Cependant, selon les mêmes sources les autorités ont tout de même eu le mérite de prévoir une prise en charge des frais des obsèques des victimes par les services de la présidence. Ces frais concernent l’enlèvement du corps, le séjour à la morgue, le cercueil et le Corbillard. Des dépenses très souvent insurmontables pour les familles démunies de Côte-d’Ivoire. Des frais très élevés dans le cas présent, parce que beaucoup de familles n’ont pu retrouver les corps de leurs proches que des semaines, voir des mois après la fin des combats. La raison est que plusieurs familles ou parents des victimes ont dû trouver refuges soit à l’intérieur du pays, dans des villes plus sécurisées ou dans leurs villages ou se sont carrément exilées dans les pays limitrophes (Ghana, Liberia, Togo, Benin, Burkina).

A la morgue du CHU de Treichville, une famille dont le fils mort dans les événements est conservé, les frais de séjour sont à 8.500 Cfa par jour. Cette famille souhaitant demeurer anonyme, nous fait savoir que les consignes de prise en charge de la présidence ne sont pas respectées par le personnel de la morgue. En effet, certains responsables peu scrupuleux de ce service de la morgue du CHU de Treichville ont vu dans le malheur des familles l’occasion de se faire des sous.
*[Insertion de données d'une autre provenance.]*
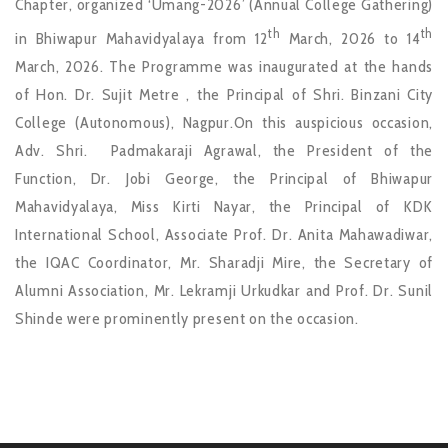
Chapter, organized ‘Umang-2026’ (Annual College Gathering)
th
th
in Bhiwapur Mahavidyalaya from 12
March, 2026 to 14
March, 2026. The Programme was inaugurated at the hands
of Hon. Dr. Sujit Metre , the Principal of Shri. Binzani City
College (Autonomous), Nagpur.On this auspicious occasion,
Adv. Shri. Padmakaraji Agrawal, the President of the
Function, Dr. Jobi George, the Principal of Bhiwapur
Mahavidyalaya, Miss Kirti Nayar, the Principal of KDK
International School, Associate Prof. Dr. Anita Mahawadiwar,
the IQAC Coordinator, Mr. Sharadji Mire, the Secretary of
Alumni Association, Mr. Lekramji Urkudkar and Prof. Dr. Sunil
Shinde were prominently present on the occasion.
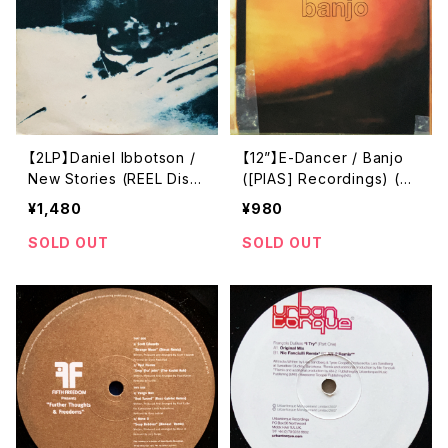
【2LP】Daniel Ibbotson /
【12”】E-Dancer / Banjo
New Stories (REEL Disc
([PIAS] Recordings) (PI
s) (REEL 001 LP)
ASB 002T)
¥1,480
¥980
SOLD OUT
SOLD OUT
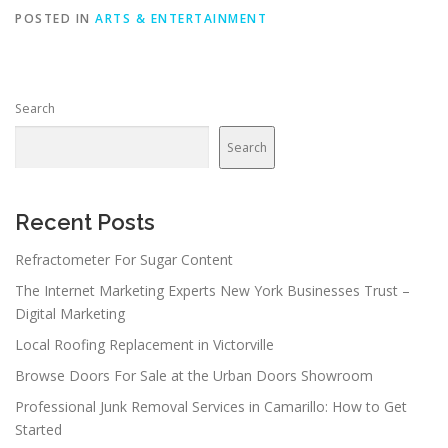
POSTED IN
ARTS & ENTERTAINMENT
Search
Search
Recent Posts
Refractometer For Sugar Content
The Internet Marketing Experts New York Businesses Trust –
Digital Marketing
Local Roofing Replacement in Victorville
Browse Doors For Sale at the Urban Doors Showroom
Professional Junk Removal Services in Camarillo: How to Get
Started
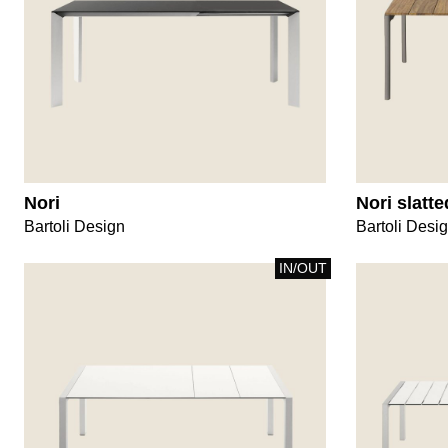
Nori
Nori slatte
Bartoli Design
Bartoli Desi
IN/OUT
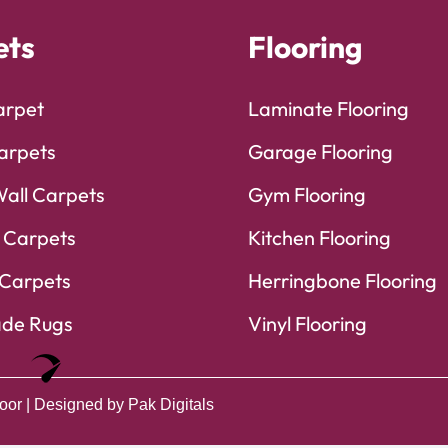
ets
Flooring
arpet
Laminate Flooring
arpets
Garage Flooring
Wall Carpets
Gym Flooring
 Carpets
Kitchen Flooring
Carpets
Herringbone Flooring
de Rugs
Vinyl Flooring
Optimized by Seraphinite Accelerator
Turns on site high speed to be attractive for people and search engines.
oor
| Designed by
Pak Digitals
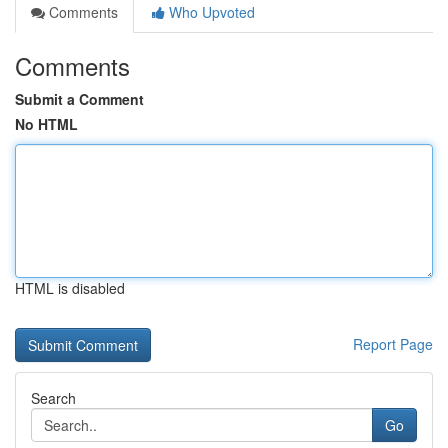
Comments
Who Upvoted
Comments
Submit a Comment
No HTML
HTML is disabled
Report Page
Search
Go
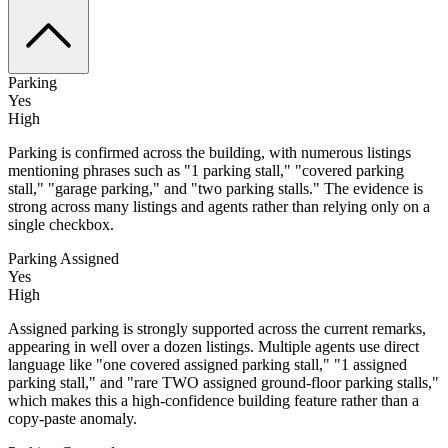
Parking
Yes
High
Parking is confirmed across the building, with numerous listings
mentioning phrases such as "1 parking stall," "covered parking
stall," "garage parking," and "two parking stalls." The evidence is
strong across many listings and agents rather than relying only on a
single checkbox.
Parking Assigned
Yes
High
Assigned parking is strongly supported across the current remarks,
appearing in well over a dozen listings. Multiple agents use direct
language like "one covered assigned parking stall," "1 assigned
parking stall," and "rare TWO assigned ground-floor parking stalls,"
which makes this a high-confidence building feature rather than a
copy-paste anomaly.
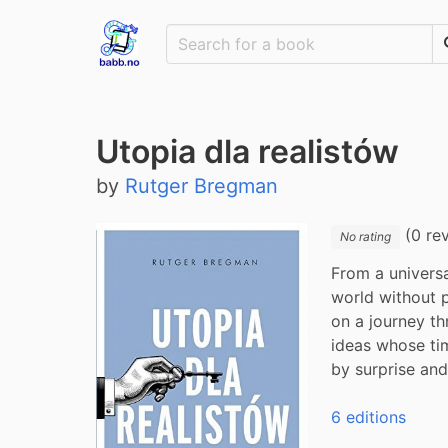
Utopia dla realistów
by
Rutger Bregman
(0 re
No rating
From a univers
world without p
on a journey thr
ideas whose tim
by surprise an
6 editions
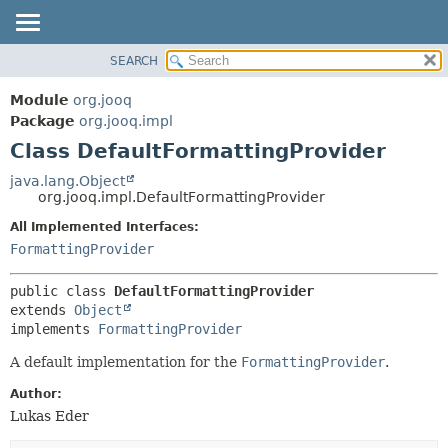
SEARCH
MODULE
SUMMARY:
NESTED
PACKAGE
Module
org.jooq
FIELD
CLASS
Package
org.jooq.impl
CONSTR
Class DefaultFormattingProvider
USE
METHOD
DEPRECATED
java.lang.Object
org.jooq.impl.DefaultFormattingProvider
INDEX
DETAIL:
All Implemented Interfaces:
HELP
FIELD
FormattingProvider
CONSTR
METHOD
public class 
DefaultFormattingProvider
extends 
Object
implements 
FormattingProvider
A default implementation for the
FormattingProvider
.
Author:
Lukas Eder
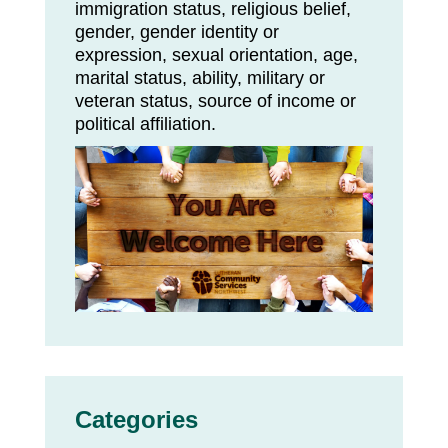
immigration status, religious belief,
gender, gender identity or
expression, sexual orientation, age,
marital status, ability, military or
veteran status, source of income or
political affiliation.
Categories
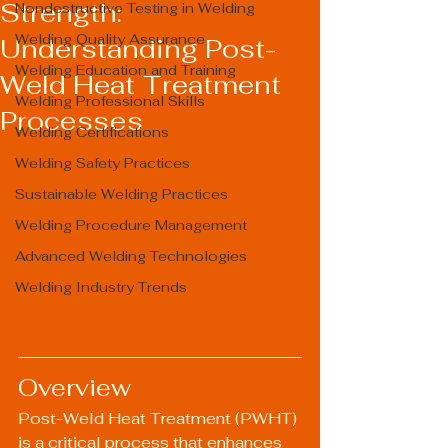
Strength:
Nondestructive Testing in Welding
Welding Quality Assurance
Understanding Post-
Welding Education and Training
Weld Heat Treatment
Welding Professional Skills
Processes
Welding Certifications
Welding Safety Practices
Sustainable Welding Practices
Welding Procedure Management
Advanced Welding Technologies
Welding Industry Trends
Overview
Post-Weld Heat Treatment (PWHT) 
is a critical process that enhances 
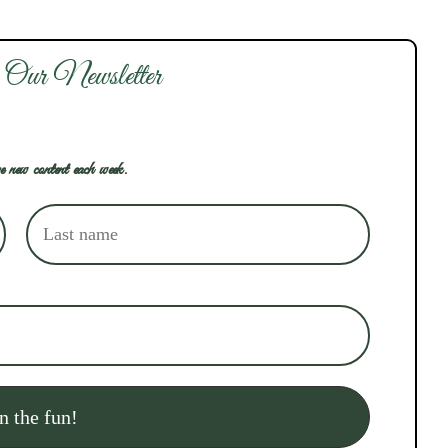
 Our Newsletter
e new content each week.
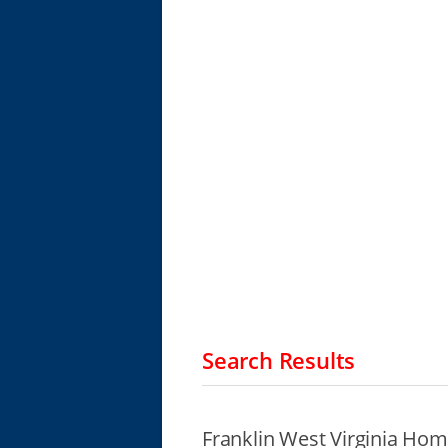
Search Results
Franklin West Virginia Hom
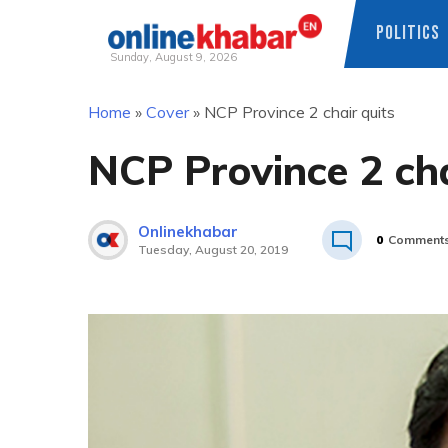
POLITICS
Sunday, August 9, 2026
Skip
Home
»
Cover
»
NCP Province 2 chair quits
to
content
NCP Province 2 cha
Onlinekhabar
0
Comment
Tuesday, August 20, 2019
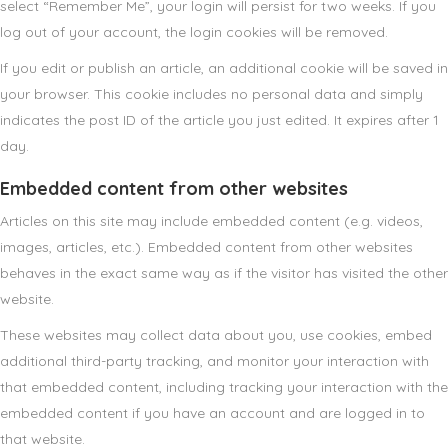
select “Remember Me”, your login will persist for two weeks. If you
log out of your account, the login cookies will be removed.
If you edit or publish an article, an additional cookie will be saved in
your browser. This cookie includes no personal data and simply
indicates the post ID of the article you just edited. It expires after 1
day.
Embedded content from other websites
Articles on this site may include embedded content (e.g. videos,
images, articles, etc.). Embedded content from other websites
behaves in the exact same way as if the visitor has visited the other
website.
These websites may collect data about you, use cookies, embed
additional third-party tracking, and monitor your interaction with
that embedded content, including tracking your interaction with the
embedded content if you have an account and are logged in to
that website.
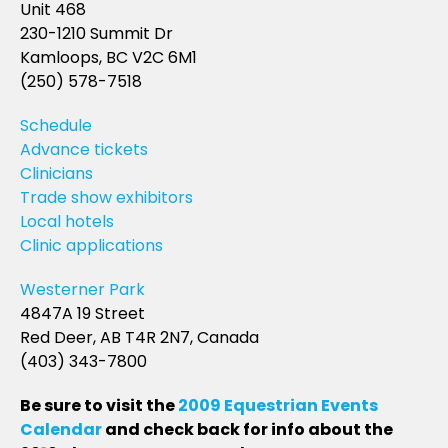
Unit 468
230-1210 Summit Dr
Kamloops, BC V2C 6M1
(250) 578-7518
Schedule
Advance tickets
Clinicians
Trade show exhibitors
Local hotels
Clinic applications
Westerner Park
4847A 19 Street
Red Deer, AB T4R 2N7, Canada
(403) 343-7800
Be sure to visit the
2009 Equestrian Events
Calendar
and check back for info about the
Bien que la prise en charge présidentielle soit en vigueur, certains agents réclament à cette famille une somme avoisinant 1 million (1.000.000) Cfa, pour disent- ils couvrir les frais de séjour à la morgue et les autres dépenses. Renseignement pris auprès du service central de Ivosep qui à la gestion des morgues de l’État, une employée prénommée Dina confirme à notre rédaction l’existence d’une prise en charge présidentielle et l’existence d’une procédure à suivre. Au CHU de Treichville, la famille que nous accompagnons n’est pourtant pas au bout de ses peines. Aucune oreille n’est sensible à sa douleur. Tout au plus elle s’entend dire par un employé subalterne qui l’accoste «qu’elle n’a pas parlé français !» (elle n’a pas soudoyé Ndlr.) Renseignements pris, des responsables de la morque, Bamba Syllani et Coulibaly seraient à l’origine de cette cabale, certainement en complicité avec d’autres agents du service.

Escroquerie

Leur stratégie est simple. Beaucoup de familles ignorent l’existence d’une prise en charge présidentielle. L’information leur est purement et simplement dissimulée et une facture leur est automatiquement dressée. Cette facture ne sera pas saisie dans la comptabilité du service. Pour les personnes décédées dans les événements autrement que par balles, il est demandé aux familles, de faire la preuve (impossible) qu’elles sont mortes durant les événements. Certaines familles qui connaissent bien les bourreaux de leurs proches (tués par autres moyens que par balles), n’osent pas les dénoncer de peur de représailles. Une autre difficulté concerne les certificats de décès. Par peur de représailles au plus fort des combats, très peu de médecins osaient indiquer les vraies raisons de la mort sur les certificats de décès et se contentaient d’écrire « mort naturelle », « Accident » ou autres raisons fantaisistes comme causes du décès pour éviter d’indexer les FRCI ou FDS. En effet, très souvent, les corps étaient conduits à la morgues par des éléments des FRCI ou FDS. Finalement, la mort par balle fait l’affaire des familles. «Je ne comprends pas certains de nos collègues qui compliquent les choses aux familles. Les morgues d’Abidjan et d’Anyama pullulent de cadavres que personne ne vient réclamer» s’indignent un agent de Ivosep. Épuisé et visiblement très en colère, le frère aîné d’une victime, rencontré à la morque du CHU de Treichville fulmine: «Dans un pays dit civilisé, c’est nous les parents des victimes civiles qui recevrions de l’argent comme dédommagement pour nos proches brusquement et injustement arrachés à notre affection. Et non le contraire ! Certains nous laissent déjà avec leurs progénitures et leurs épouses suffisamment de charges pour que nous dépensions encore des millions pour les enterrements ».